14. The learned Counsel for the Corporation, the writ petitioner herein, relied upon a decision of this Court in Writ Petition No. 306/97 and batch decided by a Division Bench of this Court. In that case the approved scheme exempts the holders of the Stage Carriage Permit in respect of town service route. The applicant therein filed application for grant of permit for town service route and the length of the route is 25 K.Ms, and within the Municipality limits 2.5 K.Ms, and outside municipal limits 22.5 K.Ms. In those circumstances this Court held that almost the entire nationalised route is covered and it cannot be termed as a town service route and in such circumstances permit as town service route cannot be granted. In that case the grant of exemption by the Commissioner was not considered and further Rule 258(2) of the Rules and its effects were not considered. As such the judgment will not apply to the facts of the present case.

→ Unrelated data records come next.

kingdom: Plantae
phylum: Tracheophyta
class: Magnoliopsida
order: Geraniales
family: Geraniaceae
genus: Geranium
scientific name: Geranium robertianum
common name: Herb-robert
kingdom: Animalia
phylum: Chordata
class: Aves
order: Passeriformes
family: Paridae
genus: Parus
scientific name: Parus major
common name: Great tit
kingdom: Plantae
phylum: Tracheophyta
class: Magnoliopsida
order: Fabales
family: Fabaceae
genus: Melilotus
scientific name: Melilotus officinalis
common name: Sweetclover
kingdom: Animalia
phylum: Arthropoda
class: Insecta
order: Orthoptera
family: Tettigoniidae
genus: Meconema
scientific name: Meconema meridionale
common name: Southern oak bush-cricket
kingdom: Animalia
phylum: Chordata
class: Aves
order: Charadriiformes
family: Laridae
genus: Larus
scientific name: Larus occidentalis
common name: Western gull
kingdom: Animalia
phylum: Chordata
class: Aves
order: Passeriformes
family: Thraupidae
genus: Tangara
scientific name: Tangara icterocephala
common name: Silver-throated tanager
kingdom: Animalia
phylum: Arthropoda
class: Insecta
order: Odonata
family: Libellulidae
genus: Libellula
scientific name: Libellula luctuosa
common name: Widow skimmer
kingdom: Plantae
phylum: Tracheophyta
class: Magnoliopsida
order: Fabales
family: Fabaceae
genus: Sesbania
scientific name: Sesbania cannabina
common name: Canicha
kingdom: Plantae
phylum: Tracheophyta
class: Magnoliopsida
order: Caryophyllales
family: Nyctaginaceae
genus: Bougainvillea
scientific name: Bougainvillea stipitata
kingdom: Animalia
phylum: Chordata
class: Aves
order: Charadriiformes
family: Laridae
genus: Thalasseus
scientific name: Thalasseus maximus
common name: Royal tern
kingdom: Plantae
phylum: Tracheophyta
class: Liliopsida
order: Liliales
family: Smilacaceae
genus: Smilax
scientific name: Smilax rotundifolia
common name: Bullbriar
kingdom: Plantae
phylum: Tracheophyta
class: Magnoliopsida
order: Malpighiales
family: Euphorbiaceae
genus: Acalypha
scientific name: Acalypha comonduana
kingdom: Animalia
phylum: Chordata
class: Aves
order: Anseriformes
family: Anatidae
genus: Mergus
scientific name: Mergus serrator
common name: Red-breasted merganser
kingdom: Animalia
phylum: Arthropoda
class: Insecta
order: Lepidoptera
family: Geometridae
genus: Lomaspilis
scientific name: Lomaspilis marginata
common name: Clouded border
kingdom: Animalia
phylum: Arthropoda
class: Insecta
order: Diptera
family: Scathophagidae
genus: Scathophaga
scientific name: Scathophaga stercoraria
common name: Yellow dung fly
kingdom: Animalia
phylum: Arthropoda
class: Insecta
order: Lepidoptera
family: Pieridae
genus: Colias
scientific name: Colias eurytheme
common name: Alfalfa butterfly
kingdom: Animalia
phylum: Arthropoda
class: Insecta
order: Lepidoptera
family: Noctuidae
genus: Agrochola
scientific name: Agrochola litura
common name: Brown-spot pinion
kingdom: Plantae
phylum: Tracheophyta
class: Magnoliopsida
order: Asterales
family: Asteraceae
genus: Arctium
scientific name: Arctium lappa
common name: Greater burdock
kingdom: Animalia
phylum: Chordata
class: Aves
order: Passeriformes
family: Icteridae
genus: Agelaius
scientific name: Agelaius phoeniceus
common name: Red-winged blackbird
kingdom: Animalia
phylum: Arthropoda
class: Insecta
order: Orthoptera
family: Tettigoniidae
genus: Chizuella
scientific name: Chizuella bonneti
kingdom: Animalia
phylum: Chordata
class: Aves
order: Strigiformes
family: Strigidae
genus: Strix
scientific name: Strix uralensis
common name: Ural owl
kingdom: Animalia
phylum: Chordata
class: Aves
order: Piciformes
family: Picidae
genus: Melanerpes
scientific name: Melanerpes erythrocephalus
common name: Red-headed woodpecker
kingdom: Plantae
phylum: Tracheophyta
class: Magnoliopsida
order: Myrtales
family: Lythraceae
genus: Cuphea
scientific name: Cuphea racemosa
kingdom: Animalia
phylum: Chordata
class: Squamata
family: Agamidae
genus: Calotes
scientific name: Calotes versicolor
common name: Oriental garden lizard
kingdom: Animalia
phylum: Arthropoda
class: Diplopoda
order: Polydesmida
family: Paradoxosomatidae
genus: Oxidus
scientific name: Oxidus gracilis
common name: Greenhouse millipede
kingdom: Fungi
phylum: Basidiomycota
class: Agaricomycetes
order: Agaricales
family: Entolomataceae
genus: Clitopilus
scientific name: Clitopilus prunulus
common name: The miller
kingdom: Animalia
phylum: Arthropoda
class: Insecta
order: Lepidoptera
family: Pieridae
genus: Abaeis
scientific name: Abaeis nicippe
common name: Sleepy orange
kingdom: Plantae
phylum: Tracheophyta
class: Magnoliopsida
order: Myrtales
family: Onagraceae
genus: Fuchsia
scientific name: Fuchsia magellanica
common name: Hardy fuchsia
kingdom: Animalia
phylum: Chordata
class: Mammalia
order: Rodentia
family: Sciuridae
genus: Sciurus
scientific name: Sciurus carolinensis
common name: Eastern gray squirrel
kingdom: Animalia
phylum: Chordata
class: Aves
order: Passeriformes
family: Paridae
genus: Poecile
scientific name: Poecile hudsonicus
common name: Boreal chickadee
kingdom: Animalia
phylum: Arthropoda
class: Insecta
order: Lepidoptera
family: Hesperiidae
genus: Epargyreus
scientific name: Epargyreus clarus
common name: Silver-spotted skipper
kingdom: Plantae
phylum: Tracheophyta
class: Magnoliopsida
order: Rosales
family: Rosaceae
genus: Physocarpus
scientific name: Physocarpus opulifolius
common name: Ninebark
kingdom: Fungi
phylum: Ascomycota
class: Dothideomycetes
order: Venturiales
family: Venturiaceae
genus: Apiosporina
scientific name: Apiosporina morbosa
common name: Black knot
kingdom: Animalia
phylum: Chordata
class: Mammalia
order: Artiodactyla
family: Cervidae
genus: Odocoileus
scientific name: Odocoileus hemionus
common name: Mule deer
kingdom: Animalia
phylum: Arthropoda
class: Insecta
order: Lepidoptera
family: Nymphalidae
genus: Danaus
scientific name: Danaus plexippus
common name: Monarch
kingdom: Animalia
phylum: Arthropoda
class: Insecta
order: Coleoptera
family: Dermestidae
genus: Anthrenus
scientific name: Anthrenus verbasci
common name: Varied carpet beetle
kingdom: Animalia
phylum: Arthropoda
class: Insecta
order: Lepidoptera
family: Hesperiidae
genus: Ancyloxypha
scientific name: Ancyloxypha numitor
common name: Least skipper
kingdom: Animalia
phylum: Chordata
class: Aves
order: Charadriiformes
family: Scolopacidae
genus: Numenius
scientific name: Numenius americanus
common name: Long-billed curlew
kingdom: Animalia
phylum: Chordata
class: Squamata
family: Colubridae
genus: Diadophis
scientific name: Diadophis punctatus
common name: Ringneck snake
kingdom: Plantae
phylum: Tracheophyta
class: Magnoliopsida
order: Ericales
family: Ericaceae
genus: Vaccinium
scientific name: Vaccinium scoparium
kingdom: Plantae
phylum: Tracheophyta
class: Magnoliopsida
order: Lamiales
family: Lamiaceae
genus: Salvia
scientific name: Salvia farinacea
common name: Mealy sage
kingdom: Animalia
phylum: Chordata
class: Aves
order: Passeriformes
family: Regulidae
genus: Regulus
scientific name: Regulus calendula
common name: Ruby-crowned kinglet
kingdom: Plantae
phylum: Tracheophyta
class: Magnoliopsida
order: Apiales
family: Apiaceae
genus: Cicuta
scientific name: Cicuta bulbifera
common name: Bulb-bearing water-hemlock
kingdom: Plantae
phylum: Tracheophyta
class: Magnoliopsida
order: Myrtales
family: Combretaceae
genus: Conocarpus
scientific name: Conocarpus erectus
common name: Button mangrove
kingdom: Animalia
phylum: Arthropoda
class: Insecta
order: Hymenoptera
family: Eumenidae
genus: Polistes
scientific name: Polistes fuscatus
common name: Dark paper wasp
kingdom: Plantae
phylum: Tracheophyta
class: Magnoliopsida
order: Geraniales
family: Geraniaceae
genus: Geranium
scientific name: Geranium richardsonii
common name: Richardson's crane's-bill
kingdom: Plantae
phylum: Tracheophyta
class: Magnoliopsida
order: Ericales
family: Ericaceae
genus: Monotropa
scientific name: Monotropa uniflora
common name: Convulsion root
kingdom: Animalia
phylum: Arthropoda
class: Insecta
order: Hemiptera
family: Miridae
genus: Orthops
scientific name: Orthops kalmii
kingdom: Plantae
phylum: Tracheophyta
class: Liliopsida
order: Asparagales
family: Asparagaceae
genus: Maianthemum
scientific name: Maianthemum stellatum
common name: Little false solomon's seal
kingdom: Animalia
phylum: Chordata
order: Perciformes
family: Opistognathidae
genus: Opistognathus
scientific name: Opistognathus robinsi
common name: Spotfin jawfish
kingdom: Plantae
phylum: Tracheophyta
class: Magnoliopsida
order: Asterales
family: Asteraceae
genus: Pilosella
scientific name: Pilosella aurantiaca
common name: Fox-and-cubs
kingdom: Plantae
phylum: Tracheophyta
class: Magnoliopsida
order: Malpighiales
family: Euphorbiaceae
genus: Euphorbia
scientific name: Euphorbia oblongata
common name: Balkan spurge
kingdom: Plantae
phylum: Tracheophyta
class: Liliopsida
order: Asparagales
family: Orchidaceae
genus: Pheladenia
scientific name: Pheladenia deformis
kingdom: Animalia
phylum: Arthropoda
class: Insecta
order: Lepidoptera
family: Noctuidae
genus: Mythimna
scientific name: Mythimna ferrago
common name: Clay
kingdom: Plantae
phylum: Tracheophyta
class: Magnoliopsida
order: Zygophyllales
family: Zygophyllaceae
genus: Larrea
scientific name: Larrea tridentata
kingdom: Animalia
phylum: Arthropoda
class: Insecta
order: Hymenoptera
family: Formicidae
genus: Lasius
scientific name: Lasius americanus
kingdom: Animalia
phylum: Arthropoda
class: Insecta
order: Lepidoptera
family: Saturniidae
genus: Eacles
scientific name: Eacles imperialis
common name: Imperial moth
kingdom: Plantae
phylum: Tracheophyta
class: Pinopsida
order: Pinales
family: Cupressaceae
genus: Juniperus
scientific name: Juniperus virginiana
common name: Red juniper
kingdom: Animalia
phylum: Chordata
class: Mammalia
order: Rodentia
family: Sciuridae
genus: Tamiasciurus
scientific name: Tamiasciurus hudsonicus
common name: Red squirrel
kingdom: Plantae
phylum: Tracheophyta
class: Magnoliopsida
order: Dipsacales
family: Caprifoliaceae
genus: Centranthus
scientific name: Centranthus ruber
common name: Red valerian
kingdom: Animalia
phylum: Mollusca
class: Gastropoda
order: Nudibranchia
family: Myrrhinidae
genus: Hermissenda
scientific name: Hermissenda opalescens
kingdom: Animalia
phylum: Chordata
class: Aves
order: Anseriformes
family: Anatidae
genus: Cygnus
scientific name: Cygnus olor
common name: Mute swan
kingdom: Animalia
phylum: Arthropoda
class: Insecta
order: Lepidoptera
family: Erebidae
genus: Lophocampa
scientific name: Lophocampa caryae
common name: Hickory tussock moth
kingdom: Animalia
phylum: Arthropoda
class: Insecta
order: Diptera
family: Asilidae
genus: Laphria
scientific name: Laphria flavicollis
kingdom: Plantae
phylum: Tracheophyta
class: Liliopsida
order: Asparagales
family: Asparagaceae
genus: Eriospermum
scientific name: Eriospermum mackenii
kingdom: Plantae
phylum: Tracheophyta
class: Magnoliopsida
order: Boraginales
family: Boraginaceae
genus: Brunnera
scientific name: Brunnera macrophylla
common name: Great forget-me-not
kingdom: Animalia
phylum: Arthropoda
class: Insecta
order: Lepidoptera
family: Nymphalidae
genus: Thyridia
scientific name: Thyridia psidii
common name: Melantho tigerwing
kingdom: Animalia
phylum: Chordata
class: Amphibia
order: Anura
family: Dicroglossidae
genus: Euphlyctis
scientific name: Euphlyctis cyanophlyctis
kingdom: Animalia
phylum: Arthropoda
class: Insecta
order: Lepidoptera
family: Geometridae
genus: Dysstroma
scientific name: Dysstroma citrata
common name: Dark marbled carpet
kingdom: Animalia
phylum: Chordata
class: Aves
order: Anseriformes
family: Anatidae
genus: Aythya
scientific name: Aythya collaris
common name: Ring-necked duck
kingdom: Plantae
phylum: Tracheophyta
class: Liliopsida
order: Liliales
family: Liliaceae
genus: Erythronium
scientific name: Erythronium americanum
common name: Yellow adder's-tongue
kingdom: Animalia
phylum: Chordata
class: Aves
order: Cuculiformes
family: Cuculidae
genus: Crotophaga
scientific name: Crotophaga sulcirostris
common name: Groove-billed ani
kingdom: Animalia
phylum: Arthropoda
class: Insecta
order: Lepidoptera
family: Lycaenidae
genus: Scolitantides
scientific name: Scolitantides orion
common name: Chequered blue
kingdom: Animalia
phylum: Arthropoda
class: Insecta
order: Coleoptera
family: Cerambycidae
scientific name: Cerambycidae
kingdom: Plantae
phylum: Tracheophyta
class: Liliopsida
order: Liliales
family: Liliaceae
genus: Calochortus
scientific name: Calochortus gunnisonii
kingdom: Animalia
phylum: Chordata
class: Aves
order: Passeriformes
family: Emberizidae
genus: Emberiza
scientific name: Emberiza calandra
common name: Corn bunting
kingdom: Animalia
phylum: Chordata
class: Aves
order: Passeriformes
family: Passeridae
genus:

In view of the facts and circumstances of the case we have no hesitation to hold that the present route is town service route and permit was rightly granted to the third respondent by the Appellate Authority.

15. It is further contended by the learned Counsel for the petitioner that grant of permit is subject to the condition of the scheme as the scheme allows only grant of permit where overlapping is only 8 K.Ms, outside the municipal limits. To appreciate the above contention we have to scrutinise whether the permit is granted in accordance with the scheme or not. The scheme is published in G.O.Ms. No. 495 dt. 20-9-1988. The route is published for the mofussil service/ stage carriage permit. The scheme provides that the following number of round trips are proposed to be operated to the complete exclusion of all other persons holding stage carriage permits on the proposed route and such other persons holding stage carriage permits on the routes overlapping completely or partially on the proposed route except to the extent specified in the note hereunder. The scheme shall not affect (1) the State Transport Undertakings; (2) the holders of stage carriage permits in respect of town services; (3) the holders of stage carriage permits in respect of inter- State routes overlapping on the notified route; (4) the holders of stage carriage permits in respect of such route or routes overlapping not more than 8 K.Ms. on the notified route and (5) the services operated by Devasthanams. Commenting on conditions 2 and 4 the learned Counsel for the petitioner contended that both the conditions must be read together and the overlapping imposed in condition No. 4 also to be read as one of the requirement prescribed for Condition No. 2 . We are not able to agree with the said contention. The Supreme Court in Kasturi’s case (1 supra) has laid down that grant of permit should be made strictly in accordance with the scheme. Therefore the condition providing exemption in the scheme must be read. By reading Condition No. 2 it is manifest that holders of stage carriage permit in respect of town service route are exempted. There is no indication to come to a conclusion that overlapping of 8 K.Ms, only is permitted where the scheme itself was not prescribed.

16. It is further contended that Condition No. 2 shows holders of stage carriage permit for town service route are exempted, which means the grant of permit to holders of permit only and not for others. This contention cannot be accepted. This Court in Writ Appeal No. 1325/92 held that holders of stage carriage permits also include stage carriage permits granted after notification of the approved scheme. This view is supported by the judgment of this Court in W.P. 10485/91. Therefore we see no force in the contention of the learned Counsel for the petitioner.

17. Therefore in view of the above facts and circumstances of the case we do not see any merit in this writ petition and it is accordingly dismissed. No costs.